Beauty, so I heard someone say once, is skin deep, but ugly goes right to the bone. This doesn’t help much in adolescence, but of course, we all grow up and realize that other characteristics, such as courage, humor and compassion matter more. That’s the message of countless Hollywood movies, and it’s usually done in an expected way, but “Mask,” starring Eric Stoltz and Cher, does it differently. Playing the real-life teen Roy, “Rocky” Dennis,” who is afflicted with a rare facial affliction called cranio-diaphyseal dysplasia (or its much crueler term of lionitis), Eric’s life isn’t easy, but at least he and his single mom (Cher) can take comfort in knowing that when it comes to courage, humor and compassion, he’s got more than enough.

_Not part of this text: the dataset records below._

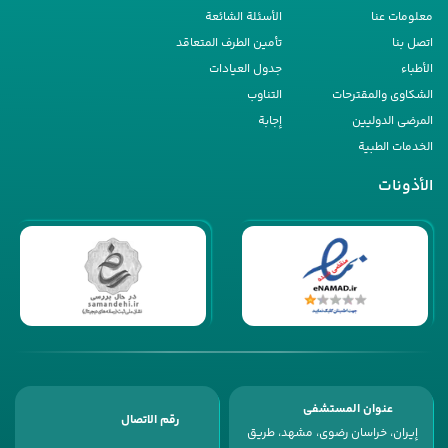
معلومات عنا
الأسئلة الشائعة
اتصل بنا
تأمین الطرف المتعاقد
الأطباء
جدول العیادات
الشکاوى والمقترحات
التناوب
المرضى الدولیین
إجابة
الخدمات الطبیة
الأذونات
عنوان المستشفى
رقم الاتصال
إیران، خراسان رضوی، مشهد، طریق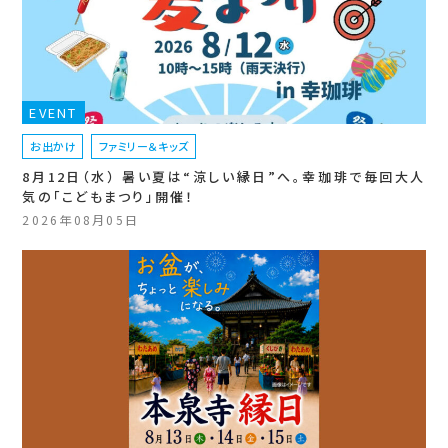
EVENT
お出かけ
ファミリー＆キッズ
8月12日（水） 暑い夏は“涼しい縁日”へ。幸珈琲で毎回大人
気の「こどもまつり」開催！
2026年08月05日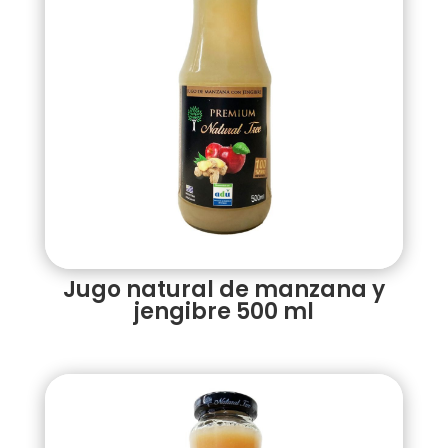
Jugo natural de manzana y
jengibre 500 ml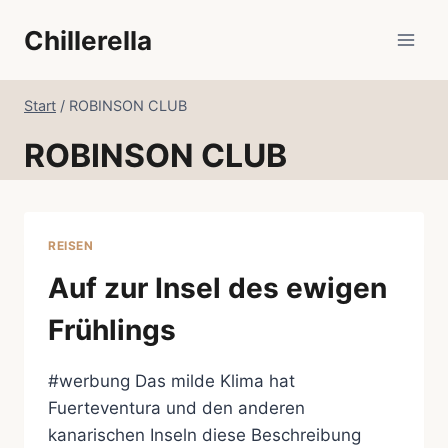
Zum
Chillerella
Inhalt
springen
Start
/
ROBINSON CLUB
ROBINSON CLUB
REISEN
Auf zur Insel des ewigen
Frühlings
#werbung Das milde Klima hat
Fuerteventura und den anderen
kanarischen Inseln diese Beschreibung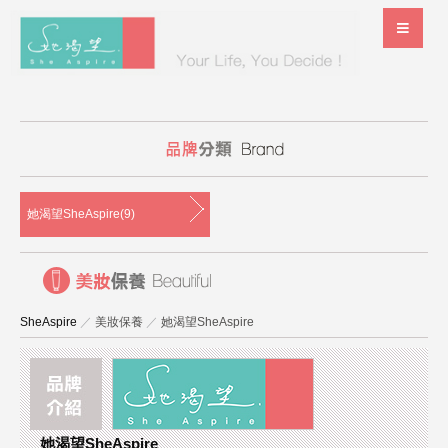
她渴望SheAspire(9)
SheAspire
／
美妝保養
／
她渴望SheAspire
她渴望SheAspire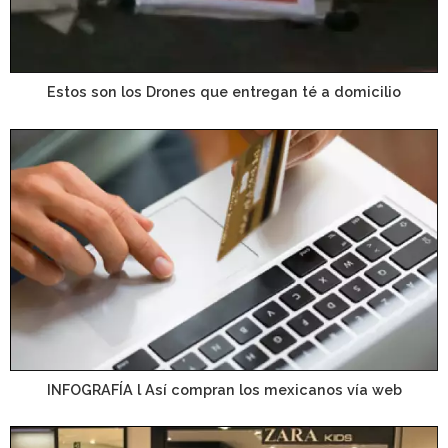
Estos son los Drones que entregan té a domicilio
INFOGRAFÍA l Así compran los mexicanos vía web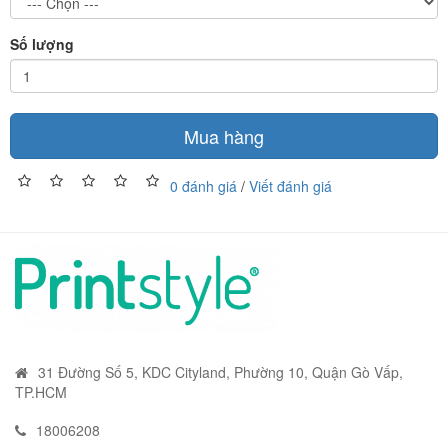
Số lượng
Mua hàng
0 đánh giá
/
Viết đánh giá
31 Đường Số 5, KDC Cityland, Phường 10, Quận Gò Vấp,
TP.HCM
18006208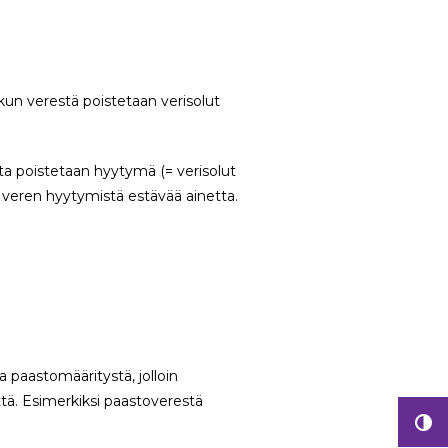
kun verestä poistetaan verisolut
esta poistetaan hyytymä (= verisolut
e veren hyytymistä estävää ainetta.
a paastomääritystä, jolloin
tä. Esimerkiksi paastoverestä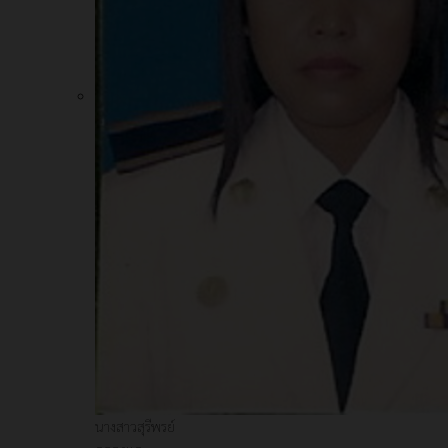
นางสาวสุรีพรย์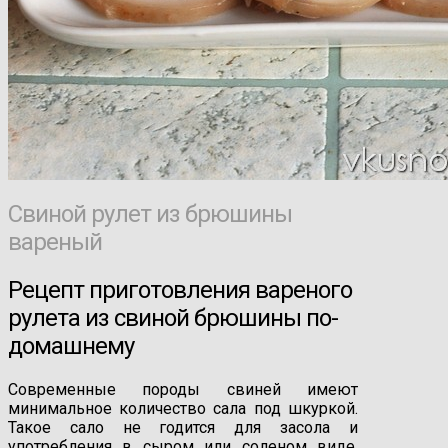
Свиной рулет из брюшины
вареный
Рецепт приготовления вареного
рулета из свиной брюшины по-
домашнему
Современные породы свиней имеют
минимальное количество сала под шкуркой.
Такое сало не годится для засола и
употребления в сыром или соленом виде.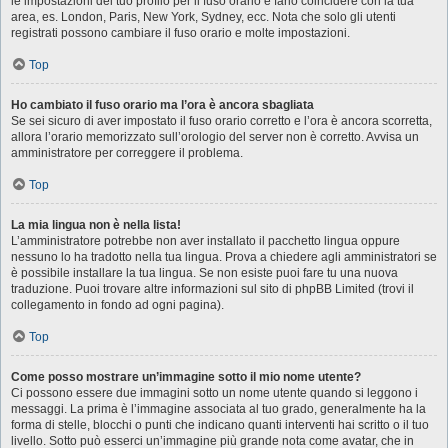
le impostazioni del tuo profilo per il fuso orario e farlo coincidere con la tua
area, es. London, Paris, New York, Sydney, ecc. Nota che solo gli utenti
registrati possono cambiare il fuso orario e molte impostazioni.
Top
Ho cambiato il fuso orario ma l’ora è ancora sbagliata
Se sei sicuro di aver impostato il fuso orario corretto e l’ora è ancora scorretta,
allora l’orario memorizzato sull’orologio del server non è corretto. Avvisa un
amministratore per correggere il problema.
Top
La mia lingua non è nella lista!
L’amministratore potrebbe non aver installato il pacchetto lingua oppure
nessuno lo ha tradotto nella tua lingua. Prova a chiedere agli amministratori se
è possibile installare la tua lingua. Se non esiste puoi fare tu una nuova
traduzione. Puoi trovare altre informazioni sul sito di phpBB Limited (trovi il
collegamento in fondo ad ogni pagina).
Top
Come posso mostrare un’immagine sotto il mio nome utente?
Ci possono essere due immagini sotto un nome utente quando si leggono i
messaggi. La prima è l’immagine associata al tuo grado, generalmente ha la
forma di stelle, blocchi o punti che indicano quanti interventi hai scritto o il tuo
livello. Sotto può esserci un’immagine più grande nota come avatar, che in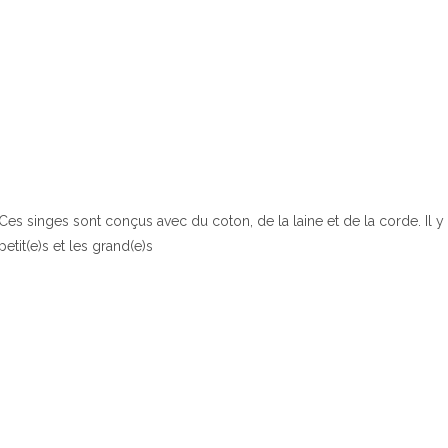
Ces singes sont conçus avec du coton, de la laine et de la corde. Il
petit(e)s et les grand(e)s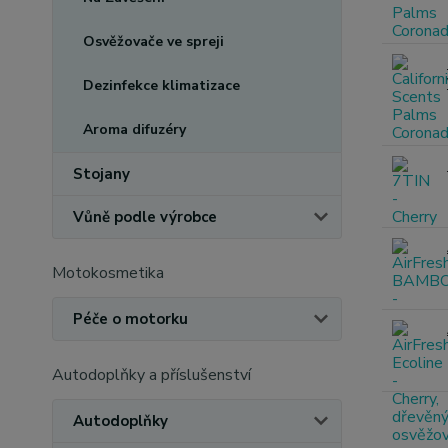
Osvěžovače ve spreji
Dezinfekce klimatizace
Aroma difuzéry
Stojany
Vůně podle výrobce
Motokosmetika
Péče o motorku
Autodoplňky a příslušenství
Autodoplňky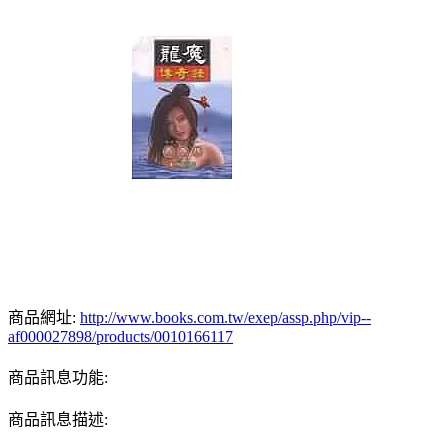
商品網址:
http://www.books.com.tw/exep/assp.php/vip--
af000027898/products/0010166117
商品訊息功能:
商品訊息描述: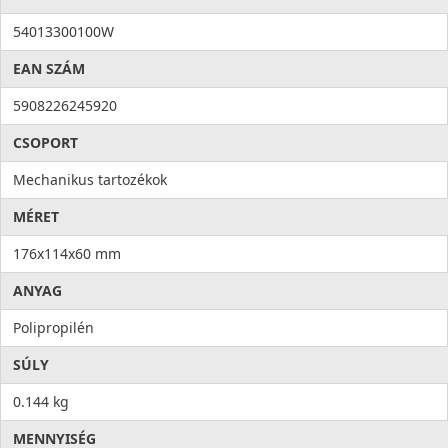
54013300100W
EAN SZÁM
5908226245920
CSOPORT
Mechanikus tartozékok
MÉRET
176x114x60 mm
ANYAG
Polipropilén
SÚLY
0.144 kg
MENNYISÉG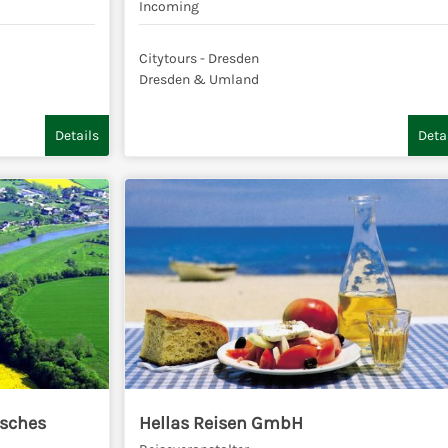
Incoming
Citytours - Dresden
Dresden & Umland
Details
Deta
sches
Hellas Reisen GmbH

“Mask,” takes place in the late seventies, and it’s that period where Eric’s school keeps trying to stick him in special education classes, although he is actually quite smart. At home, he finds comfort and companionship with his mom’s biker gang, led by her boyfriend (Sam Elliott). Cher isn’t portrayed as your stereotypical feisty single mom; her character winds up being more complex than that. “Your mom sometimes does the wrong things, but for the right reasons,” Sam tells Eric at one point. And she may be far from perfect, but she’s fiercely protective of her son and determined that he will lead as normal a life as possible. And who isn’t temporarily stunned into silence when she catches someone staring at her son and snaps, “What’s the matter, never seen anyone from the planet Vulcan before?”

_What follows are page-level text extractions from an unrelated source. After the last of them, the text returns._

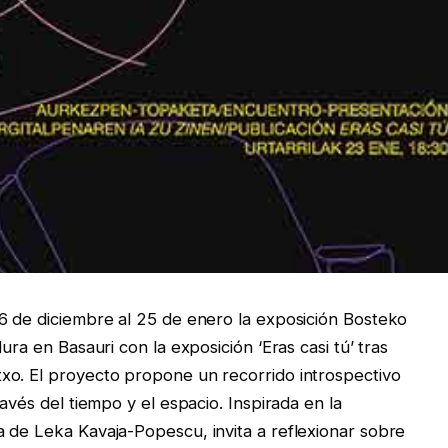
6 de diciembre al 25 de enero la exposición Bosteko
ura en Basauri con la exposición ‘Eras casi tú’ tras
xo. El proyecto propone un recorrido introspectivo
avés del tiempo y el espacio. Inspirada en la
 de Leka Kavaja-Popescu, invita a reflexionar sobre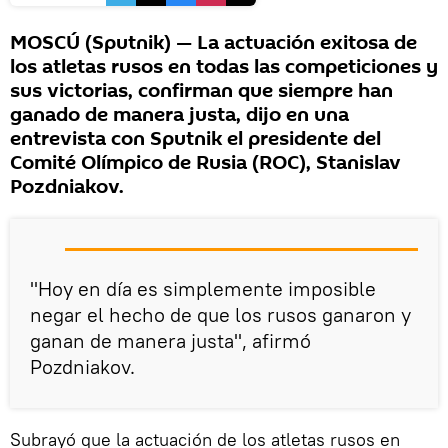
MOSCÚ (Sputnik) — La actuación exitosa de
los atletas rusos en todas las competiciones y
sus victorias, confirman que siempre han
ganado de manera justa, dijo en una
entrevista con Sputnik el presidente del
Comité Olímpico de Rusia (ROC), Stanislav
Pozdniakov.
"Hoy en día es simplemente imposible
negar el hecho de que los rusos ganaron y
ganan de manera justa", afirmó
Pozdniakov.
Subrayó que la actuación de los atletas rusos en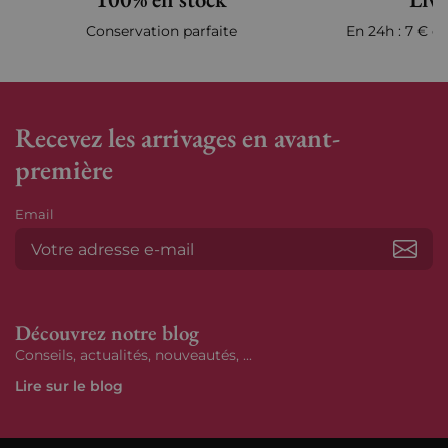
Conservation parfaite
En 24h : 7 € en
Recevez les arrivages en avant-
première
Email
S’ab
Découvrez notre blog
Conseils, actualités, nouveautés, ...
Lire sur le blog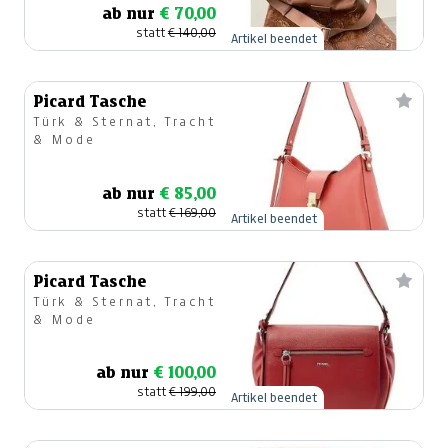
ab nur
€ 70,00
statt
€ 140,00
Artikel beendet
Picard Tasche
Türk & Sternat, Tracht
& Mode
ab nur
€ 85,00
statt
€ 169,00
Artikel beendet
Picard Tasche
Türk & Sternat, Tracht
& Mode
ab nur
€ 100,00
statt
€ 199,00
Artikel beendet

Eventually, Eric takes a job as a counselor at a sleepaway summer camp for, as he puts it wryly, “little blind kids.” Fortunately for him, there are all different age groups, and he winds up falling for Laura Dern, who winds up being a kindred spirit as well as beautiful. “Mask” has a sad ending (and the real life story that includes Rocky’s brother is even sadder), but it’s one of those triumph of the human spirit movies that leaves you feeling hopeful anyway. The DVD cover is similar to that of “The Karate Kid” (made around the same time), with Eric’s silhouette against a fiery sunset by the water. Like Ralph Macchio’s character, Eric’s undergoes a trial by fire of a sort and emerges victorious. And trust me, after watching it, even acne will seem a minor matter.